__Task directions__.
From the first line of the listing below, retype each line up to and including the one with "38: (372, 92, 0.31)"; pictures stay out.

──────── Data under study

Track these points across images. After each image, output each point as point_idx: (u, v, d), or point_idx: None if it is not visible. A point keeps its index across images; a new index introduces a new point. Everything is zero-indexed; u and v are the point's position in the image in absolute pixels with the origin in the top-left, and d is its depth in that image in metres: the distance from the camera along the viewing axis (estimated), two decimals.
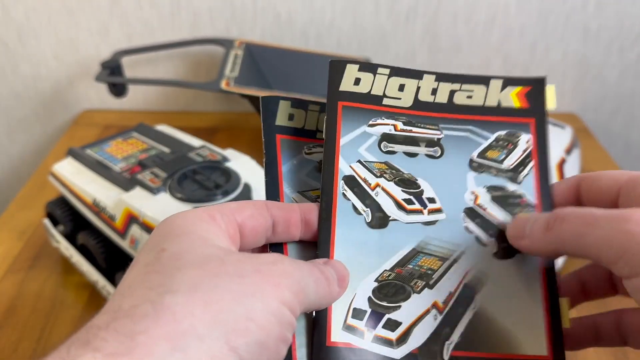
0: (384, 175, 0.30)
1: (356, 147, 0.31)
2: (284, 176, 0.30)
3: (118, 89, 0.74)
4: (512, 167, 0.30)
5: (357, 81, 0.32)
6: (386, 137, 0.31)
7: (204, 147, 0.57)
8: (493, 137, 0.31)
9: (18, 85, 0.88)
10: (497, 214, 0.29)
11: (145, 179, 0.51)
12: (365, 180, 0.30)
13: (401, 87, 0.32)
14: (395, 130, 0.31)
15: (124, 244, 0.50)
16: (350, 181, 0.30)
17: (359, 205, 0.29)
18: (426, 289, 0.28)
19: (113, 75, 0.74)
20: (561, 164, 0.55)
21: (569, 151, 0.57)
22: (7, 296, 0.55)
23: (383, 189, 0.30)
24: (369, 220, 0.29)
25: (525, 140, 0.31)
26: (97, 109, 0.91)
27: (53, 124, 0.92)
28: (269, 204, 0.28)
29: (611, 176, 0.27)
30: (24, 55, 0.85)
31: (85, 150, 0.58)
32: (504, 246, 0.28)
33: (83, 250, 0.56)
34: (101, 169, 0.55)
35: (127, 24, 0.83)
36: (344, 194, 0.30)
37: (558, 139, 0.59)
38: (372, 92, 0.31)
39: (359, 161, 0.30)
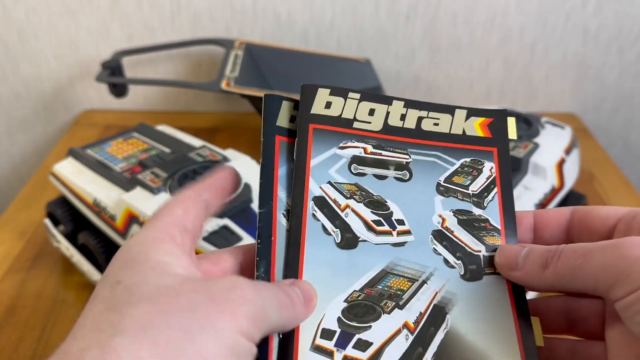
0: (354, 196, 0.31)
1: (326, 169, 0.31)
2: (280, 180, 0.30)
3: (118, 89, 0.74)
4: (477, 192, 0.31)
5: (328, 105, 0.32)
6: (356, 160, 0.31)
7: (204, 147, 0.57)
8: (458, 163, 0.32)
9: (19, 86, 0.88)
10: (463, 237, 0.30)
11: (145, 179, 0.51)
12: (335, 201, 0.30)
13: (371, 112, 0.32)
14: (366, 153, 0.32)
15: None
16: (320, 202, 0.30)
17: (329, 226, 0.30)
18: (396, 309, 0.28)
19: (113, 76, 0.74)
20: (560, 164, 0.56)
21: (568, 151, 0.57)
22: (8, 296, 0.55)
23: (353, 210, 0.30)
24: (339, 241, 0.29)
25: (489, 168, 0.32)
26: (97, 109, 0.91)
27: (53, 124, 0.92)
28: (199, 190, 0.28)
29: (607, 210, 0.28)
30: (25, 56, 0.85)
31: (85, 150, 0.58)
32: (472, 269, 0.29)
33: (83, 250, 0.56)
34: (102, 169, 0.55)
35: (127, 24, 0.83)
36: (313, 214, 0.30)
37: (557, 139, 0.59)
38: (342, 116, 0.32)
39: (329, 182, 0.31)
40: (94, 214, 0.53)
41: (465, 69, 0.86)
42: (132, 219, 0.48)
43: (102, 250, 0.53)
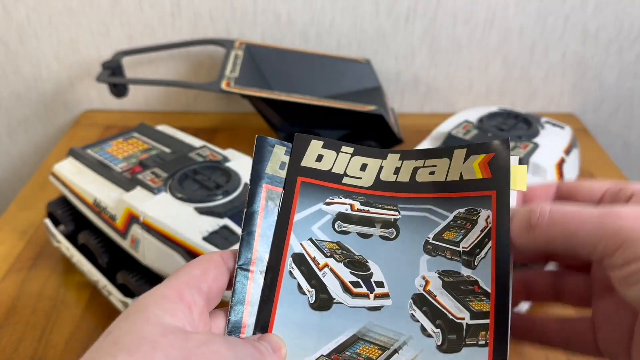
0: (334, 255, 0.29)
1: (310, 225, 0.30)
2: (262, 232, 0.29)
3: (119, 90, 0.74)
4: (468, 249, 0.28)
5: (319, 157, 0.31)
6: (341, 217, 0.30)
7: (205, 147, 0.57)
8: (451, 216, 0.29)
9: (19, 86, 0.88)
10: (446, 302, 0.27)
11: (145, 179, 0.51)
12: (314, 260, 0.29)
13: (363, 167, 0.31)
14: (352, 210, 0.30)
15: (125, 244, 0.50)
16: (299, 259, 0.29)
17: (304, 285, 0.29)
18: None
19: (114, 76, 0.74)
20: (560, 164, 0.56)
21: (568, 151, 0.58)
22: (8, 296, 0.55)
23: (331, 270, 0.29)
24: (312, 301, 0.28)
25: (485, 218, 0.28)
26: (98, 109, 0.91)
27: (54, 125, 0.92)
28: (224, 257, 0.28)
29: (592, 183, 0.29)
30: (25, 56, 0.86)
31: (86, 150, 0.59)
32: (451, 338, 0.26)
33: (84, 250, 0.56)
34: (102, 169, 0.55)
35: (127, 24, 0.83)
36: (290, 271, 0.29)
37: (557, 139, 0.59)
38: (333, 170, 0.31)
39: (311, 239, 0.30)
40: (94, 214, 0.53)
41: (465, 69, 0.86)
42: (133, 219, 0.48)
43: (102, 250, 0.53)
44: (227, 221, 0.47)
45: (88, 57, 0.86)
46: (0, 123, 0.92)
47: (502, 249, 0.27)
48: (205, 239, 0.45)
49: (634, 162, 0.94)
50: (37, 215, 0.66)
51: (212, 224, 0.46)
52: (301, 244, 0.29)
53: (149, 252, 0.48)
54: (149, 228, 0.47)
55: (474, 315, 0.26)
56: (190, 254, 0.45)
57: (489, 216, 0.28)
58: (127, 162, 0.56)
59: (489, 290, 0.26)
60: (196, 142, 0.59)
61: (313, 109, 0.68)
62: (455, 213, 0.29)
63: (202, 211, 0.47)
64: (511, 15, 0.81)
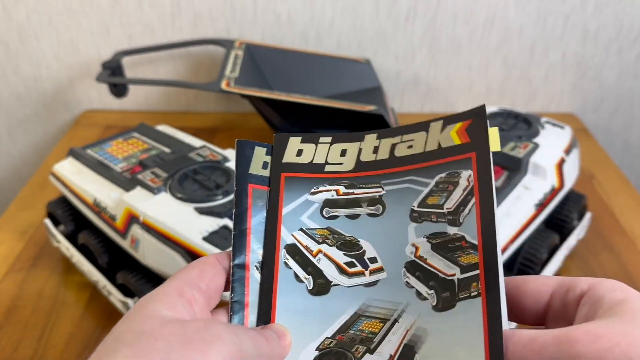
0: (326, 240, 0.30)
1: (298, 216, 0.31)
2: (253, 230, 0.30)
3: (119, 90, 0.74)
4: (452, 209, 0.29)
5: (299, 152, 0.32)
6: (328, 203, 0.31)
7: (205, 147, 0.57)
8: (433, 182, 0.30)
9: (19, 86, 0.88)
10: (436, 263, 0.28)
11: (145, 179, 0.51)
12: (307, 248, 0.30)
13: (343, 152, 0.32)
14: (338, 194, 0.31)
15: (125, 244, 0.50)
16: (292, 250, 0.30)
17: (301, 273, 0.30)
18: (367, 354, 0.27)
19: (114, 76, 0.74)
20: (560, 164, 0.56)
21: (568, 151, 0.58)
22: (8, 296, 0.55)
23: (325, 255, 0.30)
24: (311, 288, 0.29)
25: (466, 177, 0.29)
26: (98, 109, 0.91)
27: (54, 124, 0.92)
28: (219, 258, 0.29)
29: (536, 285, 0.27)
30: (25, 56, 0.86)
31: (86, 150, 0.59)
32: (445, 296, 0.27)
33: (84, 250, 0.56)
34: (102, 169, 0.55)
35: (127, 24, 0.83)
36: (285, 262, 0.30)
37: (557, 139, 0.59)
38: (314, 162, 0.32)
39: (301, 229, 0.31)
40: (94, 214, 0.53)
41: (465, 69, 0.86)
42: (132, 219, 0.48)
43: (102, 250, 0.53)
44: (227, 221, 0.47)
45: (88, 57, 0.86)
46: (0, 123, 0.92)
47: (486, 201, 0.27)
48: (205, 239, 0.45)
49: (634, 162, 0.94)
50: (37, 215, 0.66)
51: (212, 224, 0.46)
52: (292, 235, 0.30)
53: (149, 252, 0.48)
54: (149, 228, 0.47)
55: (464, 269, 0.27)
56: (190, 254, 0.45)
57: (470, 175, 0.28)
58: (127, 162, 0.56)
59: (476, 243, 0.27)
60: (196, 142, 0.59)
61: (313, 109, 0.68)
62: (436, 179, 0.30)
63: (202, 211, 0.47)
64: (511, 15, 0.81)
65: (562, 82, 0.87)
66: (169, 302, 0.26)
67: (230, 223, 0.47)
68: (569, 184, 0.57)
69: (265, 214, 0.30)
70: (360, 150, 0.32)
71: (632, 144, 0.93)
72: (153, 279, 0.49)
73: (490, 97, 0.89)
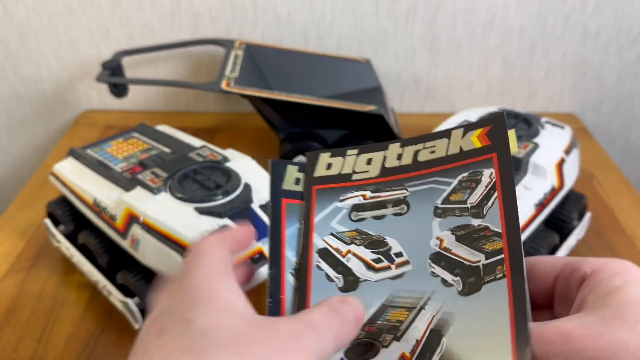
0: (355, 241, 0.32)
1: (329, 222, 0.33)
2: (288, 240, 0.32)
3: (119, 90, 0.74)
4: (475, 203, 0.30)
5: (329, 166, 0.34)
6: (356, 207, 0.33)
7: (205, 147, 0.57)
8: (456, 181, 0.31)
9: (19, 86, 0.88)
10: (461, 252, 0.29)
11: (145, 179, 0.51)
12: (337, 250, 0.32)
13: (369, 161, 0.34)
14: (364, 199, 0.33)
15: (125, 244, 0.50)
16: (324, 253, 0.32)
17: (332, 273, 0.31)
18: (394, 342, 0.28)
19: (114, 76, 0.74)
20: (560, 164, 0.56)
21: (568, 151, 0.57)
22: (8, 296, 0.55)
23: (354, 254, 0.32)
24: (341, 285, 0.31)
25: (488, 175, 0.30)
26: (97, 109, 0.91)
27: (54, 124, 0.92)
28: (222, 238, 0.29)
29: (544, 265, 0.28)
30: (25, 56, 0.86)
31: (86, 150, 0.59)
32: (470, 281, 0.28)
33: (84, 250, 0.56)
34: (102, 169, 0.55)
35: (127, 24, 0.83)
36: (318, 265, 0.31)
37: (557, 139, 0.59)
38: (342, 172, 0.34)
39: (332, 234, 0.32)
40: (94, 214, 0.53)
41: (465, 69, 0.86)
42: (133, 219, 0.48)
43: (102, 250, 0.53)
44: (227, 221, 0.47)
45: (88, 57, 0.86)
46: (0, 123, 0.92)
47: (508, 193, 0.29)
48: None
49: (634, 162, 0.94)
50: (37, 215, 0.66)
51: (212, 224, 0.46)
52: (324, 239, 0.32)
53: (149, 252, 0.48)
54: (148, 228, 0.47)
55: (489, 255, 0.28)
56: None
57: (492, 173, 0.30)
58: (127, 162, 0.56)
59: (500, 231, 0.29)
60: (196, 142, 0.59)
61: (313, 109, 0.68)
62: (459, 178, 0.31)
63: (202, 211, 0.47)
64: (511, 15, 0.81)
65: (562, 82, 0.87)
66: (234, 290, 0.25)
67: (230, 223, 0.47)
68: (569, 184, 0.57)
69: (298, 225, 0.33)
70: (384, 157, 0.34)
71: (632, 144, 0.93)
72: (153, 279, 0.49)
73: (490, 97, 0.89)
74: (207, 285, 0.25)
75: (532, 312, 0.27)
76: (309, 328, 0.25)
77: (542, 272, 0.27)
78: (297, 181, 0.34)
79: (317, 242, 0.32)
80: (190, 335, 0.22)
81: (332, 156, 0.35)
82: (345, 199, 0.33)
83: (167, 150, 0.58)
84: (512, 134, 0.31)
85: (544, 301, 0.28)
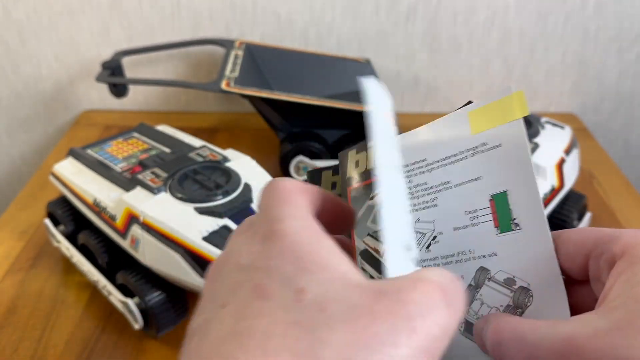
0: None
1: (365, 222, 0.33)
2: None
3: (119, 89, 0.74)
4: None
5: (357, 164, 0.34)
6: None
7: (205, 147, 0.57)
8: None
9: (19, 86, 0.88)
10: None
11: (145, 179, 0.51)
12: (376, 250, 0.32)
13: None
14: None
15: (125, 244, 0.50)
16: (366, 255, 0.32)
17: (374, 274, 0.31)
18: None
19: (114, 76, 0.74)
20: (560, 164, 0.56)
21: (568, 151, 0.58)
22: (8, 296, 0.55)
23: None
24: None
25: None
26: (97, 109, 0.91)
27: (54, 124, 0.92)
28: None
29: (574, 242, 0.25)
30: (25, 56, 0.86)
31: (86, 150, 0.59)
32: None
33: (84, 250, 0.56)
34: (102, 169, 0.55)
35: (127, 24, 0.83)
36: (362, 268, 0.32)
37: (557, 139, 0.59)
38: (367, 168, 0.34)
39: (369, 234, 0.32)
40: (94, 214, 0.53)
41: (465, 69, 0.86)
42: (132, 219, 0.48)
43: (102, 250, 0.53)
44: (227, 221, 0.47)
45: (88, 57, 0.86)
46: (0, 123, 0.92)
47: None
48: (205, 238, 0.45)
49: (634, 162, 0.94)
50: (37, 215, 0.66)
51: (212, 224, 0.46)
52: (363, 241, 0.32)
53: (149, 252, 0.48)
54: (148, 228, 0.47)
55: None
56: (190, 254, 0.45)
57: None
58: (127, 162, 0.56)
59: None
60: (196, 142, 0.59)
61: (313, 109, 0.68)
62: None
63: (202, 211, 0.47)
64: (511, 15, 0.81)
65: (562, 82, 0.87)
66: (340, 254, 0.21)
67: (230, 223, 0.47)
68: (569, 184, 0.57)
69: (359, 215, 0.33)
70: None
71: (632, 144, 0.93)
72: (153, 279, 0.49)
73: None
74: (309, 246, 0.21)
75: (571, 287, 0.24)
76: (445, 304, 0.19)
77: (574, 252, 0.24)
78: (334, 185, 0.34)
79: (358, 244, 0.32)
80: (302, 307, 0.18)
81: (357, 152, 0.34)
82: (375, 196, 0.33)
83: (167, 150, 0.58)
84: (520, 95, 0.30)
85: (582, 278, 0.25)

────────────────

__Written answer__.
Track these points across images. After each image, output each point as point_idx: (u, v, d), or point_idx: None if it is not visible. A point keeps its index across images; a new index introduces a new point. Everything is zero-indexed; u and v are the point's position in the image in absolute pixels with the origin in the top-left, and d is its depth in that image in metres: the distance from the camera along the viewing axis (estimated), two decimals.
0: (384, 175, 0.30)
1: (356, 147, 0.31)
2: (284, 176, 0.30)
3: (118, 89, 0.74)
4: (512, 167, 0.30)
5: (357, 81, 0.32)
6: (386, 137, 0.31)
7: (204, 147, 0.57)
8: (493, 137, 0.31)
9: (18, 85, 0.88)
10: (497, 214, 0.29)
11: (145, 179, 0.51)
12: (365, 180, 0.30)
13: (401, 87, 0.32)
14: (395, 130, 0.31)
15: (124, 244, 0.50)
16: (350, 181, 0.30)
17: (359, 205, 0.29)
18: (426, 289, 0.28)
19: (113, 75, 0.74)
20: (561, 164, 0.55)
21: (569, 151, 0.57)
22: (7, 296, 0.55)
23: (383, 189, 0.30)
24: (369, 220, 0.29)
25: (525, 140, 0.31)
26: (97, 109, 0.91)
27: (53, 124, 0.92)
28: (269, 204, 0.28)
29: (611, 176, 0.27)
30: (24, 55, 0.85)
31: (85, 150, 0.58)
32: (504, 246, 0.28)
33: (83, 250, 0.56)
34: (101, 169, 0.55)
35: (127, 24, 0.83)
36: (344, 194, 0.30)
37: (558, 139, 0.59)
38: (372, 92, 0.31)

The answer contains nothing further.